Lillian Aragones Lim
Born April 10, 1950 in San Fernando, La Union
Left the Philippines in May of 1973
Lives in Vancouver, WA
Migration is really hard, but people do with a goal to have a better life than they have in the Philippines. The standard of living in the Philippines is much lower, and that is why I had to leave. I was living with my sister and I couldn’t even pay enough for rent, and all the money I could make only paid for food. There was not enough. And for me to work in the Philippines, I had to approach the Governor to ask for a job ( my classmate was his daughter). It takes politics to even work for the Government, you need someone in power, jobs are wrapped in politics. There are a lot of people and not enough work. It is expensive for board and lodging not to mention being far from my family, and work is still not enough. It was hard.
I knew I didn’t have much future as a nurse in the Philippines. I saw my sister be a nurse in the Philippines, she did alright. The progress of someone as a nurse in the Philippines is not good, it does not pay well. And then also it was a trend that nurses would come to the states and they could send money to their families. I wanted a better life. That was my goal. My brother had already advised me to come to my states, for a better future. The first requirement [from my family] was not to be involved with men and getting married, so I could stay focused on being successful. I felt goal oriented, and it was frustrating because it was difficult to apply [to leave]. When trying to leave, the travel agents took $1,500 and still held my passport, because they wanted the money, because it is all tied to politics. I eventually got my passport. But if you don't have money, you can not leave the Philippines.
I was happy to leave the Philippines, because of the difficulty of living there. Everybody who can leave, wants to leave, because the country is poor. Some people just took up nursing so that they could come to the states. It was encouraged thing to leave!
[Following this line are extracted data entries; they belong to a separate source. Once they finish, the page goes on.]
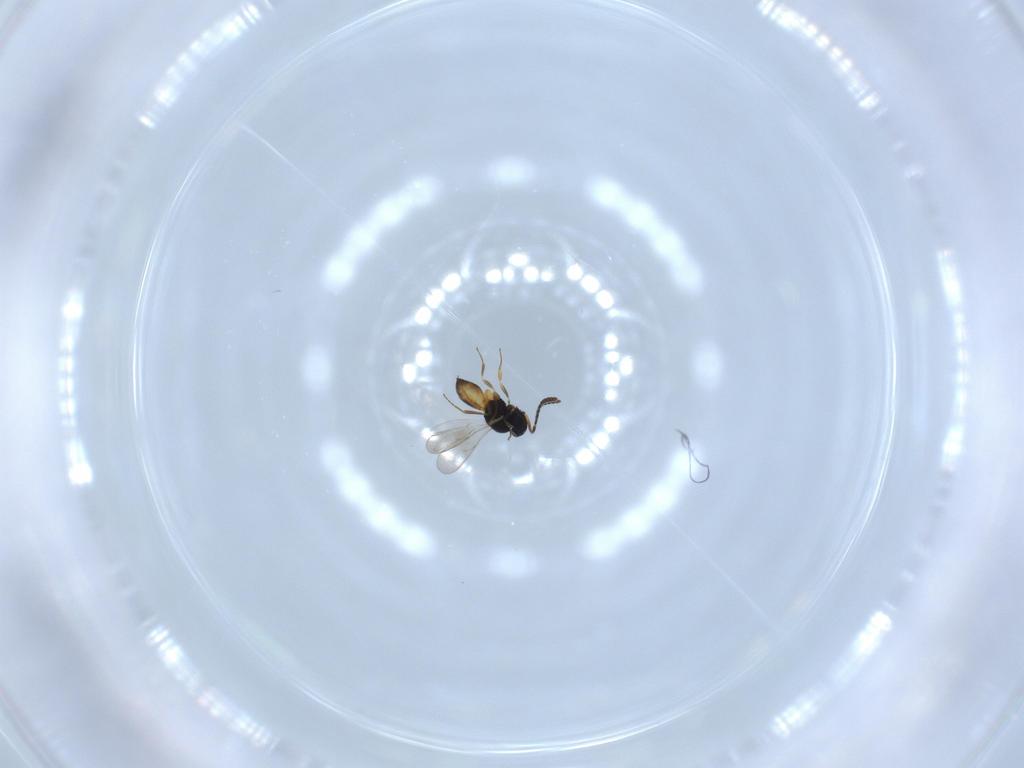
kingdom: Animalia
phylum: Arthropoda
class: Insecta
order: Hymenoptera
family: Scelionidae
All I wanted to do is make my life better. And that means leaving.
It was an accomplishment to come here to the United States. When I left the country for New Orleans, it was the hub for a lot of the Filipino nurses, I was at home in a way, because of the people who were there. It was a comforting thought to be not alone in the states. It was the hardest to be away from my mom and my nephews and nieces and learn how to adapt myself without my family. After I left, I missed my sister a lot. I cried a lot.
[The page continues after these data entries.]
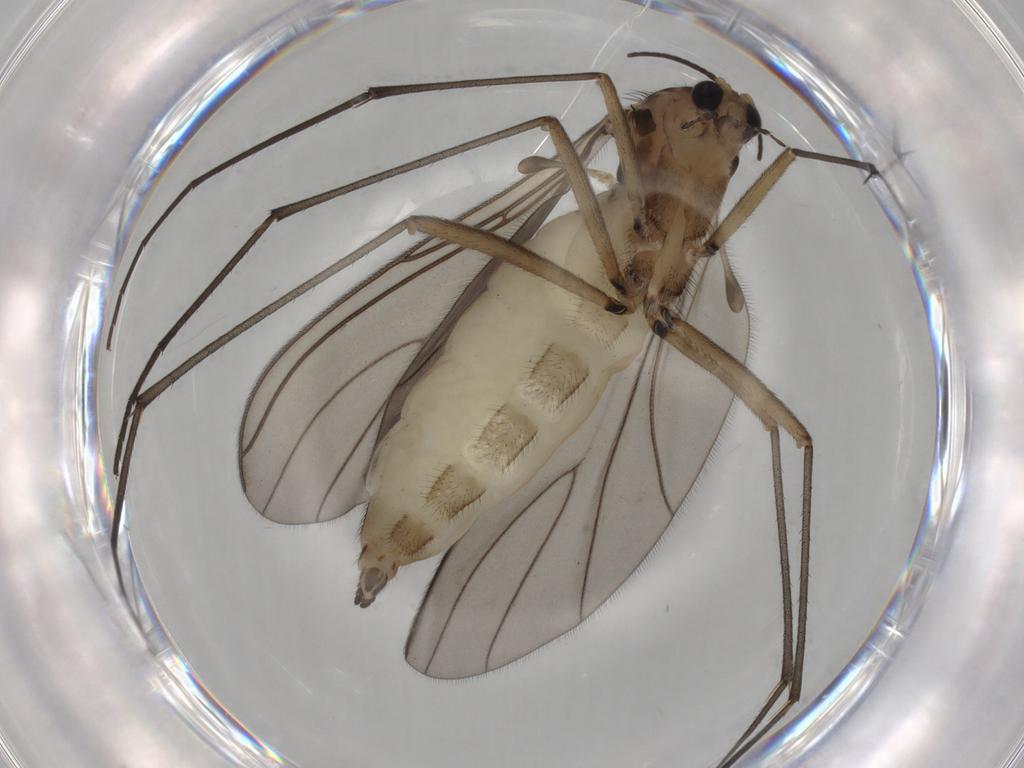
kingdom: Animalia
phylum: Arthropoda
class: Insecta
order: Diptera
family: Sciaridae
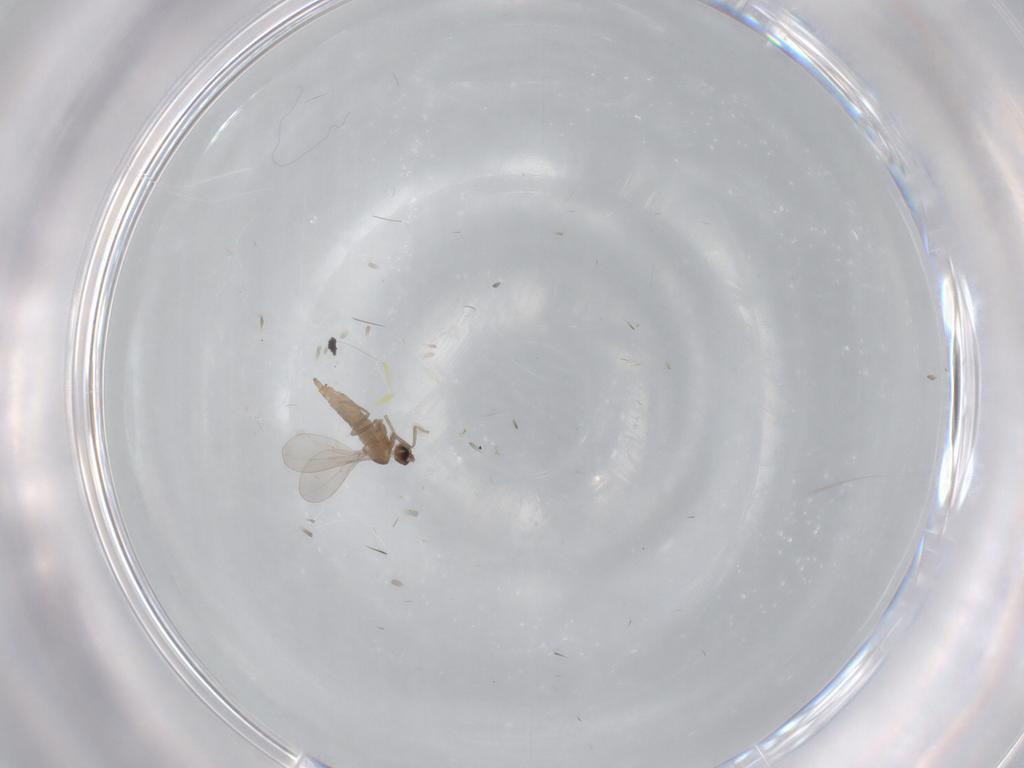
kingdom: Animalia
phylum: Arthropoda
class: Insecta
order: Diptera
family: Cecidomyiidae
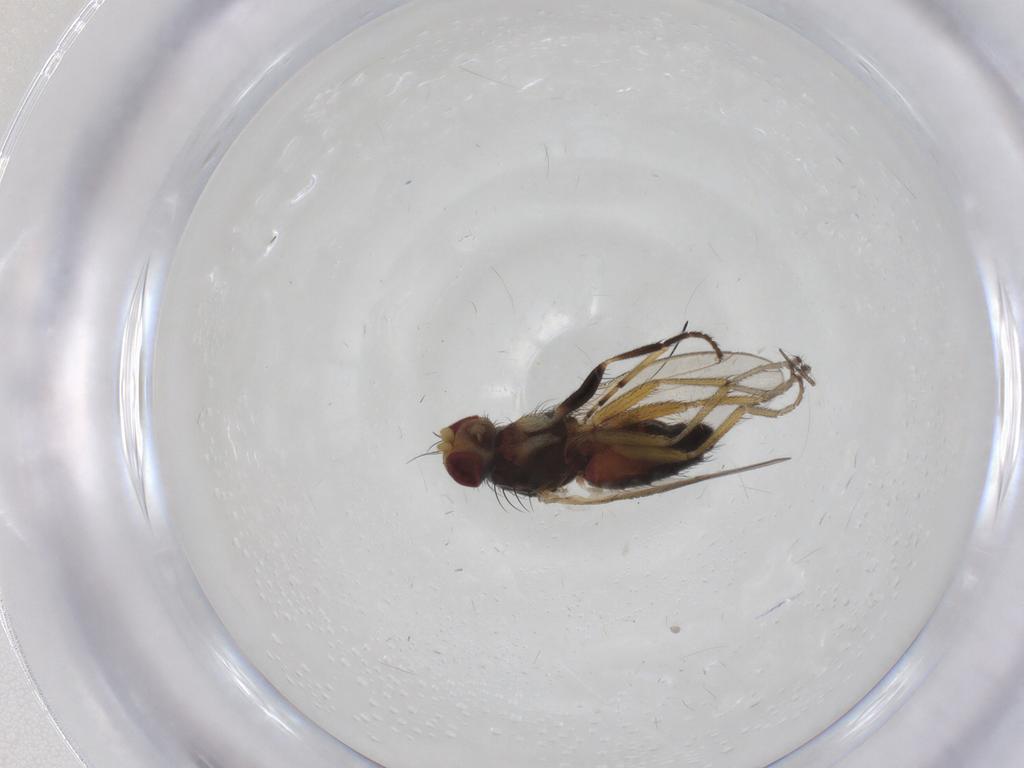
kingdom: Animalia
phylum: Arthropoda
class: Insecta
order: Diptera
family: Heleomyzidae
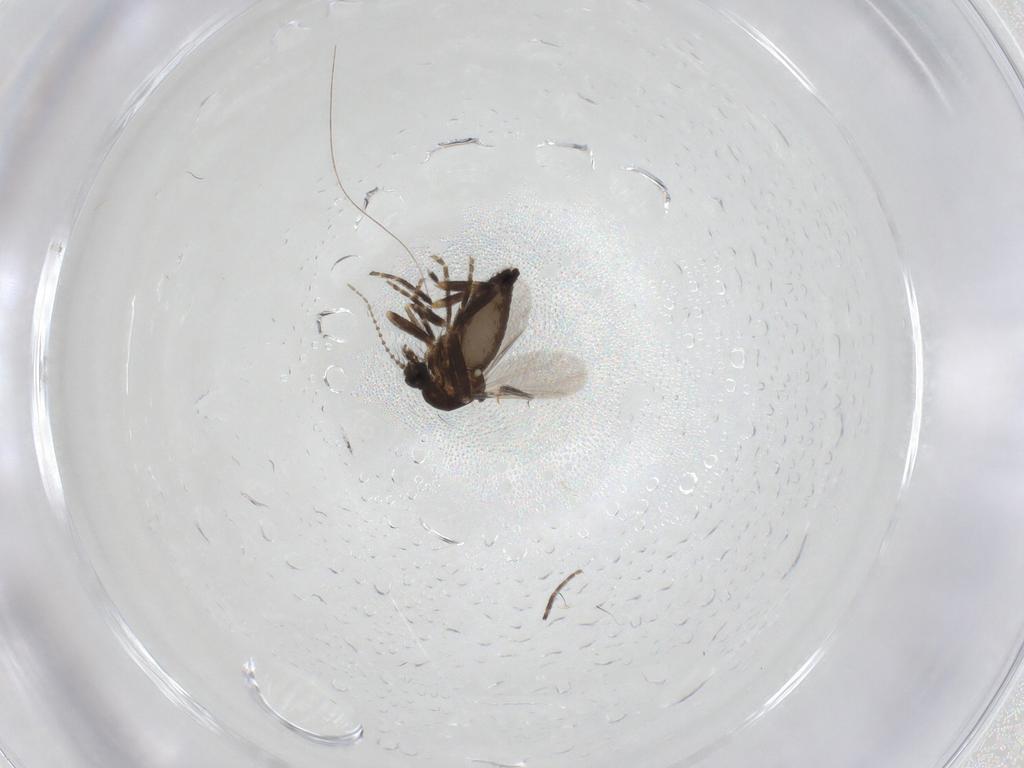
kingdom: Animalia
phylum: Arthropoda
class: Insecta
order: Diptera
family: Ceratopogonidae
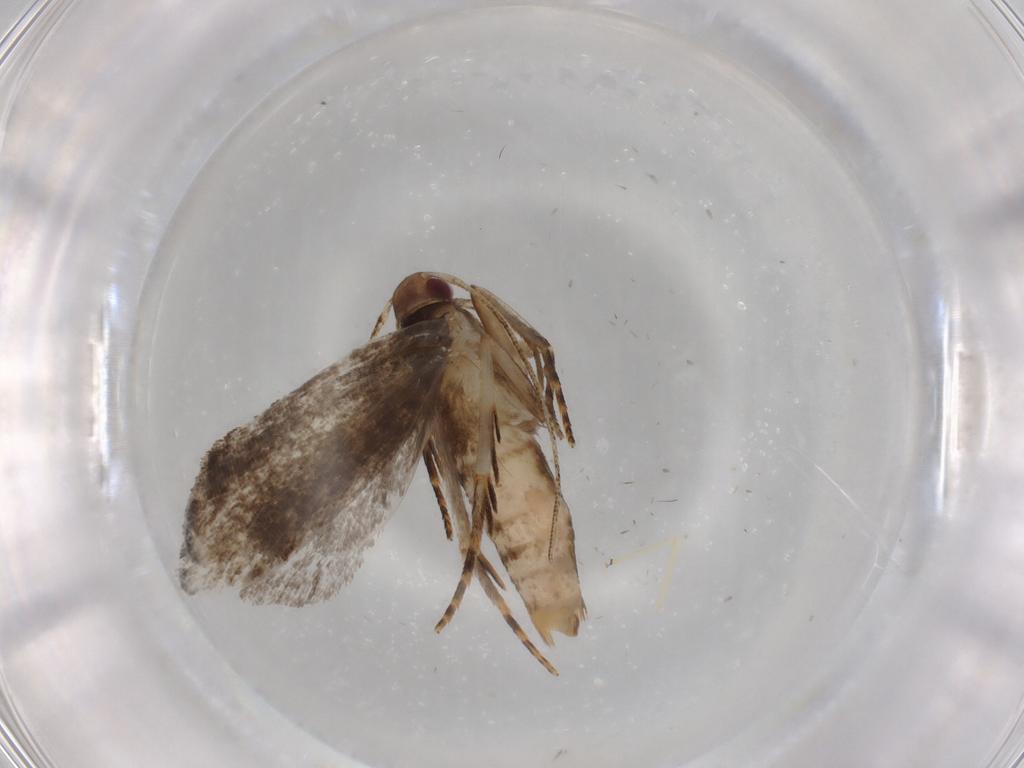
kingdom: Animalia
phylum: Arthropoda
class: Insecta
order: Lepidoptera
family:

Advice to filipinas/filipina-americans, keep on the tradition of whatever they have kept in their hearts. Family, food, learning how to cook, respecting their elders. Come together and help each other, and help other Filipinas, stick together, talk together. Treat each other with kindness, especially those who arrive to the states. Connect with each other. Have empathy [to migrant Filipinas] because it is hard to leave your family behind. In New Orleans, We stuck together, Filipina nurses, because we have Filipina comradery.